Hunter Biden’s Chinese Government Associated Investments in Peril

7125

On January 5 President Trump signed an Executive Order that directly impacts the Chinese investments and business associates of Joe Biden’s son, Hunter, as well as all other investors involved with Chinese stocks that may be subject to prohibition based on their relationship with the Communist Chinese Government. This could potentially affect the investments of members of congress, Biden administration cabinet members as well as big tech companies that rely on Chinese made apps and software.

The order currently prohibits any transactions, such as investing, in a number of Chinese software companies, including Alipay, CamScanner, QQ Wallet, SHAREit, Tencent QQ, VMate, WeChat Pay, and WPS Office. But it also allows for more companies to be included based on further investigation by the Secretaries of Commerce, Defense and Treasury. Companies whose existence profit the Chinese military or who are involved in intelligence gathering are expected to be added to the list of prohibited stock.

“The United States has assessed that a number of Chinese connected software applications automatically capture vast swaths of information from millions of users in the United States, including sensitive personally identifiable information and private information, which would allow the PRC and CCP access to Americans’ personal and proprietary information.”

The order prohibits any transaction that evades the orders prohibitions or any “conspiracy” formed to violate the order.

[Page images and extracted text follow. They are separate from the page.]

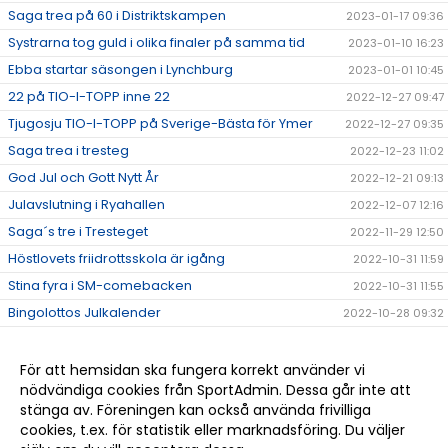
Saga trea på 60 i Distriktskampen
2023-01-17 09:36
Systrarna tog guld i olika finaler på samma tid
2023-01-10 16:23
Ebba startar säsongen i Lynchburg
2023-01-01 10:45
22 på TIO-I-TOPP inne 22
2022-12-27 09:47
Tjugosju TIO-I-TOPP på Sverige-Bästa för Ymer
2022-12-27 09:35
Saga trea i tresteg
2022-12-23 11:02
God Jul och Gott Nytt År
2022-12-21 09:13
Julavslutning i Ryahallen
2022-12-07 12:16
Saga´s tre i Tresteget
2022-11-29 12:50
Höstlovets friidrottsskola är igång
2022-10-31 11:59
Stina fyra i SM-comebacken
2022-10-31 11:55
Bingolottos Julkalender
2022-10-28 09:32
Tränar/ledarkläder.
2022-10-27 14:02
Eric tog hem femman i Alingsås
2022-10-11 11:20
För att hemsidan ska fungera korrekt använder vi
nödvändiga cookies från SportAdmin. Dessa går inte att
Det kom en skur...
2022-10-06 13:04
stänga av. Föreningen kan också använda frivilliga
Tre GM-medaljer till Ymer
2022-09-20 09:35
cookies, t.ex. för statistik eller marknadsföring. Du väljer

On January 13 the President added an amendment to the original order, allowing investors to sell off their stocks or otherwise divest from the offending companies before November 12, 2021. And it gives the Secretaries of Defense and Treasury the power to add, delete and make public the list of Communist Chinese companies meeting the criteria set forth.

This coincides with the widely reported disappearance of China’s billionaire business executive, Jack Ma, who is associated with Alibaba and Chinese payment processing.

It also impacts to Joe Biden’s son Hunter.  As of late December he still owned a 10 percent stake in an investment firm he formed with institutions owned by the Chinese Communist Party.

The continued ownership, first reported by the Wall Street Journal, comes despite Joe Biden saying that Hunter won’t “be involved in any business, any enterprise that is in conflict with or appears to be in conflict with where there’s appropriate distance from the presidency.”

Hunter Biden formed the investment business, called BHR Partners, 12 days after he joined his father aboard Air Force Two for a December 2013 trip to Beijing.

The Wall Street Journal reported that the firm is “controlled and funded primarily by large Chinese government-owned shareholders,” including the Bank of China.